На лавочке около магазина грелись вечерним солнышком пенсионеры, в глазах которых Волин должен был выглядеть заграничным буржуем, но он так не чувствовал. Напротив, и простая одежда людей, и их взгляды, и магазинные полки, и девочка в сберкассе, и жесты продавщиц – все в этой деревне было как в русском селе, из которого приехали Волины. Как будто он попал в соседнюю деревню, к тем же русским, только живущим победнее, потому что не уезжают на заработки, а пытаются прокормиться на своей земле. Тасуя в магазине кипу белорусских рублей со зверюшками, он даже ощутил некоторую неловкость оттого, что должен был со своими рублями и долларами чувствовать себя здесь богачом. Как будто отнял денег у людей, которые расположены к нему, как к своему, – и у начальницы из сельсовета, и у сопровождающего, и у людей около магазина.

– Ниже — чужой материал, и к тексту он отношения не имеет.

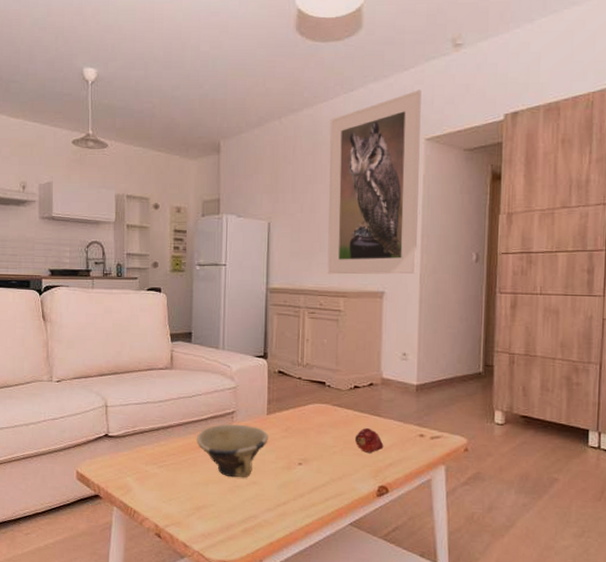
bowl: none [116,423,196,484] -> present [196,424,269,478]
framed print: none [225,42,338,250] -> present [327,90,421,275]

Параллельно старой трассе на Городок шла железная дорога. Слева двух дорог – озера, лесные речки, болота. Справа – поля, перелески, речки и болота. Слева сзади осталась станция Лосвида, впереди показалось озеро Сосна. Через пять километров навигатор нарисовал большое озеро Лосвидо, но свернули не к нему, а направо, по указателю на Буяны. Буяны объехали с севера и поехали проселками. Проехали мимо третьей Лосвиды – деревни. Поднялись на поле, повернули налево к хутору, потом направо около вышки и, объезжая другое поле, остановились после очередного поворота вблизи леса, уходящего в низину. Пустынная дорога забирала правее, к широкому новому шоссе, которого с места их остановки не было ни видно, ни слышно, хотя по карте навигатора оно было рядом, – за лесной низиной, если прямо, и за распаханным пригорком, если направо по дороге.
До лесной опушки, куда Тимофей Васильевич повел Волиных не просохшей после недавних дождей тропинкой, от дороги было метров двести. Вдоль тропинки, а местами и на ней лежал порубленный кустарник, через который приходилось перебираться. Наступив в грязь и намочив ногу, Волин вспомнил слова так и оставшегося ему незнакомым Ивана Ивановича о том, как хорошо белорусы подготовили для посещения в этом году воинские захоронения. А потом ему почудился неясный гул, как будто со стороны леса; нет, как он быстро понял, не от леса, а с поля. Он даже остановился прислушаться и повернулся к полю, но решил, что послышалось, – вместо гула услышал только далекий треск деревьев из лесной низины и звенящую тишину над тропинкой и близкой опушкой, закрытых от ветра покатым полем.
Небольшое кладбище открылось им только метров с десяти. Поле здесь заходило в лес острым углом, вдоль одной стороны которого в тени редких деревьев и прятались могилы. Тимофей Васильевич провел Волиных мимо редких оградок, старых надгробий и каменного памятника-пирамидки, увенчанной блеклой красной звездой.
С пожелтевшей овальной фотографии памятника им улыбался кудрявый парень в пилотке, с погонами старшего лейтенанта на плечах. Имя его и года жизни, нарисованные когда-то черной краской, не читались.
За памятником лейтенанту была братская могила, которой кладбище и заканчивалось. Над могилой лежали в ряд приподнятые сзади плиты из нержавейки, закрепленные в углах болтами с широкими черными головками. На плитах – выгравированные имена погибших. По низу постамента, выложенному черной плиткой, вилась стандартная надпись: «Никто не забыт, ничто не забыто». На земле перед плитами стояла потухшая лампадка, и лежали давно завядшие и почти обесцветившиеся гвоздики. На первой плите к верхним болтам были прикручены большие искусственные красные, белые и фиолетовые цветы, еще не потерявшие своего вида. Мама Волина прикрепила к ним похожие, только что купленные в магазине, а вместо завядших гвоздик разложила по земле живые. Еще два искусственных цветочка она закрепила на памятнике лейтенанту. Потом посыпала птичкам пшено, разбросала разломавшиеся кусочки печенья, присела, поглаживая рукой последнюю холодную плиту, на которой под 253-им номером, точно как в списках сельсовета, значился ее брат.
Смотреть на маму Николаю Ивановичу было тяжело. Он перешагнул канаву, разделяющую лес и поле, и присоединился к сопровождающему, деликатно дожидающемуся гостей на опушке.
И опять на опушке ему что-то почудилось со стороны поля.
Волин закрыл глаза, и не услышал даже, а почувствовал кожей гулкую пустоту, с которой недавно познакомился на родине. По телу пробежали мурашки, неровно стукнуло сердце. Вот только различить отдельные сигналы на общем гулком фоне он не смог, как ни напрягался. Только гул, один только гул, переходящий в легкое дуновение ветра.
– Положили детей, – отвлек сына подошедший старший Волин. – Больше половины мальчишек!